WHAT IS BEING ASKED: Write out every line below that includes the word "LATCH".

MATERIAL TO PROCESS:
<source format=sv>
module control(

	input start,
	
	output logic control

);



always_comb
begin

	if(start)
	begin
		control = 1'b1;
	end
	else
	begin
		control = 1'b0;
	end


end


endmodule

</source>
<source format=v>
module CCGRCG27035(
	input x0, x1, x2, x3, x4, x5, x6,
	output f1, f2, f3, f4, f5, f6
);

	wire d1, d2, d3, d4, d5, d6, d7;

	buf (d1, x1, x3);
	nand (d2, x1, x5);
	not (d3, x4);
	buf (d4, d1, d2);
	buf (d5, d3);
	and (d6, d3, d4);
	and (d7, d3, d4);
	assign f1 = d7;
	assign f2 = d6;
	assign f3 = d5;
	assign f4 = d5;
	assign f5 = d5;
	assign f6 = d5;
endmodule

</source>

* * *

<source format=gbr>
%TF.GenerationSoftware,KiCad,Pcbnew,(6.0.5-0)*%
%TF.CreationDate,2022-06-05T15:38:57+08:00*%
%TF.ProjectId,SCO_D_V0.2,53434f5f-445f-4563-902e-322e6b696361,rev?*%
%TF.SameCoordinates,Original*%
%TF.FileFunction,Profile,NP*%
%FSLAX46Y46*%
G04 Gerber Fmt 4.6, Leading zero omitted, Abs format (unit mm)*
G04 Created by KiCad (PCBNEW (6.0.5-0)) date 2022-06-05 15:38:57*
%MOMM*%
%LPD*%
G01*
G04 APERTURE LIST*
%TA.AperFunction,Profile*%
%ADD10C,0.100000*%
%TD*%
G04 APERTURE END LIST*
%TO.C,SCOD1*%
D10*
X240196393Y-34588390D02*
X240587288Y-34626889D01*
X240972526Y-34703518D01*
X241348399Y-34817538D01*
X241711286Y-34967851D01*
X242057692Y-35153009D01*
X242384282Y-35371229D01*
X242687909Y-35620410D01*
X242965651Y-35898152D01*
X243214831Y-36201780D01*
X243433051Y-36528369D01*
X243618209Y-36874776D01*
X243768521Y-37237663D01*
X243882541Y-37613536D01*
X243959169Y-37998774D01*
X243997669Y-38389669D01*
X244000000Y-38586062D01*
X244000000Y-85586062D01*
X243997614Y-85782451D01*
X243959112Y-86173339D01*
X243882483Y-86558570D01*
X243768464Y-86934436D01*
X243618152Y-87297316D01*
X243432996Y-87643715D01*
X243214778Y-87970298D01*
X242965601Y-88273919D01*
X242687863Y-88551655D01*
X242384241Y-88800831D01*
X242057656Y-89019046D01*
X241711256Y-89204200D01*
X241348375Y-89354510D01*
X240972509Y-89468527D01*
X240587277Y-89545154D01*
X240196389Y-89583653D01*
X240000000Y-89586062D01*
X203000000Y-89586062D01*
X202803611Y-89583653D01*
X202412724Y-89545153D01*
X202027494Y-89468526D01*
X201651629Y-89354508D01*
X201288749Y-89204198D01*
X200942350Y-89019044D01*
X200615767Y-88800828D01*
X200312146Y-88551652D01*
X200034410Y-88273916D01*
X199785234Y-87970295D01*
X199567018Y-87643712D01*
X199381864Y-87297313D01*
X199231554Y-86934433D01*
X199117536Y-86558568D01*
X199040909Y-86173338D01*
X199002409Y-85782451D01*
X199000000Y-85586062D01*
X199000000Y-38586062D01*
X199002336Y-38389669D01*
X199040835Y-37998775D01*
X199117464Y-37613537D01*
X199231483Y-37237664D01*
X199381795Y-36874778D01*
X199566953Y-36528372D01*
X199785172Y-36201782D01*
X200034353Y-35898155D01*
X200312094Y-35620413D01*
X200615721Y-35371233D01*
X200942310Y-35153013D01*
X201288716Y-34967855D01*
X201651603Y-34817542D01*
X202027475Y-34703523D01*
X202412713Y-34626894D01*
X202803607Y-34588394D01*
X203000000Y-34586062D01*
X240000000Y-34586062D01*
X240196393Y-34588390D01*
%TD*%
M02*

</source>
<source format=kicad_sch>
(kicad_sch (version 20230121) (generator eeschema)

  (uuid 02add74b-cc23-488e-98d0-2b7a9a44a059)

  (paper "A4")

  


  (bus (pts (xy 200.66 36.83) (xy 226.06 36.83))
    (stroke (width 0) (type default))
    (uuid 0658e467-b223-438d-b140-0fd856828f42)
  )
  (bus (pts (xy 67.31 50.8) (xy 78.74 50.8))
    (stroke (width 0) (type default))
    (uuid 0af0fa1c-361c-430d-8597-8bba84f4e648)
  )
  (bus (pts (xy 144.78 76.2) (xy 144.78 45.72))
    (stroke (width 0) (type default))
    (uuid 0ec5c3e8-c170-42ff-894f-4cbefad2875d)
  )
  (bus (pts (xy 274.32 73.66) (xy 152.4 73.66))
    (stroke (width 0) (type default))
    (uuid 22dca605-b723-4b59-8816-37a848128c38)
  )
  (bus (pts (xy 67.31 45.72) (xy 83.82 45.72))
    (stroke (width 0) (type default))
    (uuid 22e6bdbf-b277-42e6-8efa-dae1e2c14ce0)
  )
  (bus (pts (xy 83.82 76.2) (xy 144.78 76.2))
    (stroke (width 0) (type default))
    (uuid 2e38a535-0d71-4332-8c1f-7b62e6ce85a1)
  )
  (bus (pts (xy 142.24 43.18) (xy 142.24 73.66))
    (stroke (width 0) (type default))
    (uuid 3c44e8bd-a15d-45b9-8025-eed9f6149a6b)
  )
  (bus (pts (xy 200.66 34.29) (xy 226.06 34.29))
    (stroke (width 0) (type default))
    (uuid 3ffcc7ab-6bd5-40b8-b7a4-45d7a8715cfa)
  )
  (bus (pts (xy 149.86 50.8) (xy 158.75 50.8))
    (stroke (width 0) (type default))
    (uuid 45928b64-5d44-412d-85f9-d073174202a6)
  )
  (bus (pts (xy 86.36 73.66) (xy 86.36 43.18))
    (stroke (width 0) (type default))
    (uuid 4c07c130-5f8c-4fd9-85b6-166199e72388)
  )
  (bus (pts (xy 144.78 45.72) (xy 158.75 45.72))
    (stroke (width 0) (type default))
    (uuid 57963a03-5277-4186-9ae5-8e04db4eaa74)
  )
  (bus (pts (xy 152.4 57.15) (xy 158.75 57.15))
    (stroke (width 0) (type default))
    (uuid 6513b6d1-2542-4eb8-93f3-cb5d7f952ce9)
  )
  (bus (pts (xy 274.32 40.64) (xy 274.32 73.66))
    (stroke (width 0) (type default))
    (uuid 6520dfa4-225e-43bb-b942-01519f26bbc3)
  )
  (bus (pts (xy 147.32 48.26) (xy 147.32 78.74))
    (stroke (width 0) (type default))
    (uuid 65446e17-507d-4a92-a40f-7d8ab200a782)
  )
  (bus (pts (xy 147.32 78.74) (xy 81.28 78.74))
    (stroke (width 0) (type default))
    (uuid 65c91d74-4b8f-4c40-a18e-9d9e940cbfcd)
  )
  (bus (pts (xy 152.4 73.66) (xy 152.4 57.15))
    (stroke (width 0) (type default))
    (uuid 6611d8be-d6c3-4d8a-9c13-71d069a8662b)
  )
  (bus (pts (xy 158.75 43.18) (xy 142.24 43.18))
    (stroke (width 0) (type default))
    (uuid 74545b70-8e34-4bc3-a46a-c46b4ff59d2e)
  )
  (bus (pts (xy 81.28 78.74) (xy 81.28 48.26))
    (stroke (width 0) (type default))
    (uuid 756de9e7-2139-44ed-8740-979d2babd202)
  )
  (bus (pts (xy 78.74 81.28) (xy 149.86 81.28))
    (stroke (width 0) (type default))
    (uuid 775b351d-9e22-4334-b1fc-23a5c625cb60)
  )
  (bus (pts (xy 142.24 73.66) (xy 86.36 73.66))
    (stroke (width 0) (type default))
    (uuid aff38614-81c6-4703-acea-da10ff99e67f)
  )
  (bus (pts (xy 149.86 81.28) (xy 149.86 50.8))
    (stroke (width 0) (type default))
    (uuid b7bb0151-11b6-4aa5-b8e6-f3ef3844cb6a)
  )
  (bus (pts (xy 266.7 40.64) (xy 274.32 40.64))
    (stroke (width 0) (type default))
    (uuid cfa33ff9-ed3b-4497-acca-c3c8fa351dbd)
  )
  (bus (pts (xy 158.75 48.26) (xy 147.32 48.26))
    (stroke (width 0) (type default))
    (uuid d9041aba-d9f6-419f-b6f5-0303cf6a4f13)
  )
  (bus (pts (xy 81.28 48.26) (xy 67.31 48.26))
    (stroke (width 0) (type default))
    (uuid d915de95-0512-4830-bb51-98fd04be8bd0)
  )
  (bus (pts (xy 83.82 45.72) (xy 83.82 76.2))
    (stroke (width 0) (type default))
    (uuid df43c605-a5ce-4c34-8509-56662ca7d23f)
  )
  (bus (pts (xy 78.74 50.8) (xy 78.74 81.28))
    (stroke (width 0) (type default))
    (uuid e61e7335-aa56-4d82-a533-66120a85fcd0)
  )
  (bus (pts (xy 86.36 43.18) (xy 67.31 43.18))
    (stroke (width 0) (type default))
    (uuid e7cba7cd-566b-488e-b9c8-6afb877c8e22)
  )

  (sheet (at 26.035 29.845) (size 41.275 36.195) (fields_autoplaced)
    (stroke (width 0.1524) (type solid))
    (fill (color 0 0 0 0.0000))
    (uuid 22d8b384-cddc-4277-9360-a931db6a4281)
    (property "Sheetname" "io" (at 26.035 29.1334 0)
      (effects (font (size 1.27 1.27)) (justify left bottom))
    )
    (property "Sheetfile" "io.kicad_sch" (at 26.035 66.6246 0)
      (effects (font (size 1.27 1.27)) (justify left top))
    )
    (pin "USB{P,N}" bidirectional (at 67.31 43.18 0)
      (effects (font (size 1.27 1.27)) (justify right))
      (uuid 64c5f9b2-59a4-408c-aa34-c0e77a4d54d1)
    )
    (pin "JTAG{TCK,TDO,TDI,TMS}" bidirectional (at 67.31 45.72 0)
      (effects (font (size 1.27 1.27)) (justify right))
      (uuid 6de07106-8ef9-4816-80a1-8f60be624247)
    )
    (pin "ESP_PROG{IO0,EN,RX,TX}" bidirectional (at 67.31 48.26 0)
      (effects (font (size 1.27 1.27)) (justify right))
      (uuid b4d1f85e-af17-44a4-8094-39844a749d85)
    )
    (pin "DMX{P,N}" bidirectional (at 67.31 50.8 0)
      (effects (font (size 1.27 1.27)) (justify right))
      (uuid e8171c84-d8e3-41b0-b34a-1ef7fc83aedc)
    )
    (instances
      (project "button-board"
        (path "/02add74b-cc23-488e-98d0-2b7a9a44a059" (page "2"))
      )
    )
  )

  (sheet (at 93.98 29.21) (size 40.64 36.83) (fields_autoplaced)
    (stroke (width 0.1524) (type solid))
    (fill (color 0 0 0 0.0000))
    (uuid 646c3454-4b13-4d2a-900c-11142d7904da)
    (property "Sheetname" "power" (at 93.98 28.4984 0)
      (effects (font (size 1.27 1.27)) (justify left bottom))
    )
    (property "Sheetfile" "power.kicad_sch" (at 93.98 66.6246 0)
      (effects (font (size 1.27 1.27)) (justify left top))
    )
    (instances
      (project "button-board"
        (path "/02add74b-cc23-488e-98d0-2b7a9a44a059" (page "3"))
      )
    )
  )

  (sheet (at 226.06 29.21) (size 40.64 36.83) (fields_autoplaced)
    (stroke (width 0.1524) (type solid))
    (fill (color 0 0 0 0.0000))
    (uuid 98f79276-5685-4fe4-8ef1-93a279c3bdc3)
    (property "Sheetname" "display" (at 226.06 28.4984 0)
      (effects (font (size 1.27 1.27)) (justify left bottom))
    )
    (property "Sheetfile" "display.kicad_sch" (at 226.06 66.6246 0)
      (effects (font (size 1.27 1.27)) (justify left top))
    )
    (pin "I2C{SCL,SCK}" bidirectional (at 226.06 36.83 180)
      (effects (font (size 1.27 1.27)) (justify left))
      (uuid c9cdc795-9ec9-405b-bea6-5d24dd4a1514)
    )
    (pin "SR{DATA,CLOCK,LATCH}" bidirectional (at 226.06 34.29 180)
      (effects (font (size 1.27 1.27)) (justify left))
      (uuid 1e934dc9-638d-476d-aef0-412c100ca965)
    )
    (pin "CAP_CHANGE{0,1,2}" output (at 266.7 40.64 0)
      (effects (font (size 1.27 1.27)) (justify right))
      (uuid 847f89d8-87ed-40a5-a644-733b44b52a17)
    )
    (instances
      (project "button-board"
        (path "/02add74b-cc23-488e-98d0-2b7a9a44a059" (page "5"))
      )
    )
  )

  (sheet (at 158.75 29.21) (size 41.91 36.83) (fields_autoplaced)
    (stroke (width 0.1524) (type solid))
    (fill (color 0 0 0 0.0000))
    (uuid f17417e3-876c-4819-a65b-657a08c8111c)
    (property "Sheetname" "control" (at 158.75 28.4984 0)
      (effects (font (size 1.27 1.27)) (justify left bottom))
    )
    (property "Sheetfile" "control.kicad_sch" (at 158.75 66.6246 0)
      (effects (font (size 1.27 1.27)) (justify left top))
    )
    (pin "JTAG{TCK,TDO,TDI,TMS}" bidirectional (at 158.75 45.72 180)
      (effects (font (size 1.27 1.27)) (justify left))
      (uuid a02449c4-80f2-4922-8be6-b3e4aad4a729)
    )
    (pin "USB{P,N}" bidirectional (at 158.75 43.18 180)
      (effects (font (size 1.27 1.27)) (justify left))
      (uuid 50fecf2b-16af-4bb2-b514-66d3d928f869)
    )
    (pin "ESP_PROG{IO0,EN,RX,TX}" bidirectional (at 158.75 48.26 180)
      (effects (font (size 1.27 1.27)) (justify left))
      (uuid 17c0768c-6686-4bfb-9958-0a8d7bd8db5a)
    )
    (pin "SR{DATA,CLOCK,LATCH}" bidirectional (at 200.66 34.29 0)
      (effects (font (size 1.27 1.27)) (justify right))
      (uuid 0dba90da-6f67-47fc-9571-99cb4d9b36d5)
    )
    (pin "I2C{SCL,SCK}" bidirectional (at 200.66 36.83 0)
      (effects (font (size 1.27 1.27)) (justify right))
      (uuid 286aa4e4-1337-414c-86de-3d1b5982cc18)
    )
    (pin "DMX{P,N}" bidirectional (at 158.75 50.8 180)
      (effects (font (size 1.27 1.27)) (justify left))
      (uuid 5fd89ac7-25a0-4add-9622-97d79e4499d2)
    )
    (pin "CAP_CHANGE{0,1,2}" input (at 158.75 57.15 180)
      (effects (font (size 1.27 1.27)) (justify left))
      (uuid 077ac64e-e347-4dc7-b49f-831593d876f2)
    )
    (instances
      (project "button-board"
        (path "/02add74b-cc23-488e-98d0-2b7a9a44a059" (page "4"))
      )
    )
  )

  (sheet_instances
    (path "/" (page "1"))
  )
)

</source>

...

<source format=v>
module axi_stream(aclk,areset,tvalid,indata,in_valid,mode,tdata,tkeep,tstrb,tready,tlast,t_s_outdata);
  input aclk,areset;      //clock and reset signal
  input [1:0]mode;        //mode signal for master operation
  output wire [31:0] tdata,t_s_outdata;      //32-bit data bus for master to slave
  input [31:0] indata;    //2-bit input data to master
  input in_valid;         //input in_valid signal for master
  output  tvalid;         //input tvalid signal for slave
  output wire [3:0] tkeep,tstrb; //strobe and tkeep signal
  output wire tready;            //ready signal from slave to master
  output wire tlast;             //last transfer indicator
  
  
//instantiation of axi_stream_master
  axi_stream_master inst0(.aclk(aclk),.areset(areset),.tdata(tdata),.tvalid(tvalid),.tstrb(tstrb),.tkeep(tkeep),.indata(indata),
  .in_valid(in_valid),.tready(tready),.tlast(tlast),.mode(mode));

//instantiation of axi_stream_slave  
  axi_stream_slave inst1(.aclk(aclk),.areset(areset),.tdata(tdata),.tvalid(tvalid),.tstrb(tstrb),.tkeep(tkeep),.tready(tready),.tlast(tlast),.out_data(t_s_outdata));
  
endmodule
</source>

REPLY:
    (pin "SR{DATA,CLOCK,LATCH}" bidirectional (at 226.06 34.29 180)
    (pin "SR{DATA,CLOCK,LATCH}" bidirectional (at 200.66 34.29 0)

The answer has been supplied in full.